• _TASK GOAL_: Take each line of the entries below that contains "Your" and copy it.

• _MATERIAL FOR THE TASK_:
▬▬▬

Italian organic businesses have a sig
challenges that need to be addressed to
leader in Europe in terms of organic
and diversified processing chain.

▬▬▬

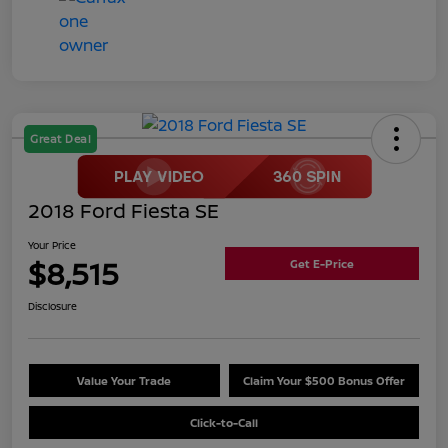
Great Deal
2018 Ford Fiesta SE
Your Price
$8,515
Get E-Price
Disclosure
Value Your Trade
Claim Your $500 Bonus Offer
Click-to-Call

▬▬▬

• _TASK RESULT_:
Your Price
Value Your Trade
Claim Your $500 Bonus Offer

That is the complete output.